I Am In Deep...

I dated the most wonderful guy last summer. I had been in a ten year long, turmoil-filled relationship prior to meeting him and he showed me th elove and kindness I had never known. He had a really rough life. His dad died when he was 8, his mom was brutally raped and murdered when he was 15 and he came home to it. His aunt and uncle put him in foster care afterwards. When he turned 18, he moved in with his grandmother who has alzheimers and his delinquent younger brother. He started abusing prescription meds and then went to prison for 3 1/2 years for burglary (he was out of his mind on xanax when he commited the crime). I met him shortly after he had been released and we started dating about 4 months later. He was really getting his life together. He had a good job, got his own place, had a car, the whole nine yards. We spent every day together. He was so kind, polite, smart, insightful, adventurous, and understanding.  He made me feel happy, safe, and beautiful. Then a few months later, he started abusing xanax and loritabs again. I tried to be there for him and help him. I tried to make him see that the pills were destroying his life and would only lead him back to where he had just came from. He ate the pills to try to cope with his traumatic past, and while I could understand the need to stop pain, I tried to help him  see that I was there and that there were other avenues to get help. It finally reached the point that his pill habit consumed all he did and he would be in and out of coherency most of the day. I ended up breaking up with him, but we reamained on good terms. This month he got sentenced to 10 yrs in prison for a repeat offense. I sent him a letter because he has noone else and he wrote back, apologizing and saying how grateful that he was that I cared and that I was right about everything and that it meant so much to him that I wrote etc. The thing is.... I still love him.
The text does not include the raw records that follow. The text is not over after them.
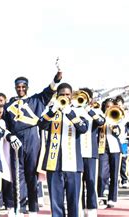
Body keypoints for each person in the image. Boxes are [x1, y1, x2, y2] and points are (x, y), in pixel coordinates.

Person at [2, 71, 62, 215]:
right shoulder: (8, 105)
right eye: (18, 87)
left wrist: (57, 77)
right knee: (18, 175)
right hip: (16, 140)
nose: (21, 89)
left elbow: (50, 90)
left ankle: (33, 208)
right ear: (15, 88)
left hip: (32, 138)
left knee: (32, 175)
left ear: (27, 87)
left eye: (23, 87)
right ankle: (20, 208)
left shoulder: (37, 100)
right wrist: (10, 136)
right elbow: (5, 127)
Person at [38, 83, 89, 217]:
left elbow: (83, 128)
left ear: (71, 96)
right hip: (53, 163)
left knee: (74, 203)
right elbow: (41, 124)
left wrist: (70, 113)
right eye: (62, 94)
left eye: (67, 95)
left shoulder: (79, 110)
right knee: (56, 204)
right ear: (57, 95)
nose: (65, 97)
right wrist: (53, 110)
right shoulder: (50, 109)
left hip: (73, 164)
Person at [74, 88, 105, 217]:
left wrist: (89, 110)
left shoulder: (96, 111)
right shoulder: (74, 110)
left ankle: (91, 208)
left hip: (91, 152)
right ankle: (79, 208)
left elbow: (101, 122)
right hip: (76, 152)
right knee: (78, 183)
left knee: (91, 181)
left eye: (85, 97)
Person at [97, 98, 121, 208]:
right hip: (102, 148)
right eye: (107, 106)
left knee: (114, 174)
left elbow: (120, 132)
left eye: (111, 107)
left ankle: (112, 198)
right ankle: (101, 197)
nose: (109, 109)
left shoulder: (118, 115)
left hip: (115, 148)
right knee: (101, 174)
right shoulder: (99, 116)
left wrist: (115, 126)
I still care about him. I had taught myself to bury those feelings. Now, they have all resurfaced. We have decided to write back and forth and I feel like I am in over my head. I am scared. While I love him and want to see him through this, I am afraid that my heart will suffer for it and I will get reinvolved and spend 10 yrs of my life waiting for him. I just wish I knew how to love him without getting hurt.

starviolet83 starviolet83
26-30, F
5 Responses Mar 15, 2009

Sweetie...your heart will be a little broken. I'm a recovering addict, and there is hope for him to have a drug free full life. But any time we live someone, whether they're in prison or not, we open ourselves up to being hurt. You said you were able to 'bury' your feelings. Addicts use drugs to do that. We have to learn to feel our feelings. And survive with out numbing out the bad ones. Good luck. He's lucky to have your love.

Yes I know what it feels like to be in deep. Theres no way to make sure you wont get hurt and that is in any relationship. Maybe get him to agree to go to NA with you upon getting out and if he does that will maybe show his intent to stay clean and you could try again. Life has no guarantees.
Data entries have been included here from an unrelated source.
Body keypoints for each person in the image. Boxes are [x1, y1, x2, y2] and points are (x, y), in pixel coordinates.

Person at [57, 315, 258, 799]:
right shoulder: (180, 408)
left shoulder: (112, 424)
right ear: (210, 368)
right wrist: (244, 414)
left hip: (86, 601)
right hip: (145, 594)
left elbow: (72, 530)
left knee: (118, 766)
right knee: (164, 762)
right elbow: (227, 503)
you said "I just wish I knew how to love him without getting hurt." If you love openly and honestly and fearlessly, it's worth the risk of getting hurt, which is something you cannot foresee anyway. And you decide if you are hurt or not...you know? That part will be up to you. I just want to encourage you to be fearless, you can move mountains when you remove fear from the equation. I was left wondering what left you feeling like you were in over your head...just wondering and I hope you keep writing each other.
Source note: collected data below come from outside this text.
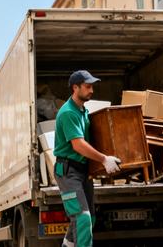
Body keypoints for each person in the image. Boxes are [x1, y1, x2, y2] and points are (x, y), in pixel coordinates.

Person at [53, 70, 123, 247]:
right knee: (82, 218)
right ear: (75, 88)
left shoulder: (82, 110)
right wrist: (103, 159)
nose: (92, 90)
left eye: (92, 86)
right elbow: (78, 145)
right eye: (88, 86)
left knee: (88, 217)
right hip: (68, 172)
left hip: (82, 171)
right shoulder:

Thanks for sharing and the encouragement!

i know the feeling. I've tried to "unlove" my guy too, everyone tells me that we're too different and that i should move on...but it's hard when you love the person. Its been close to 13 months since I've last see him and i think i finally have some closure, so what I can tell you is that time does heal all wounds and if you're meant to be with each other you will. Just do you part and take care of you!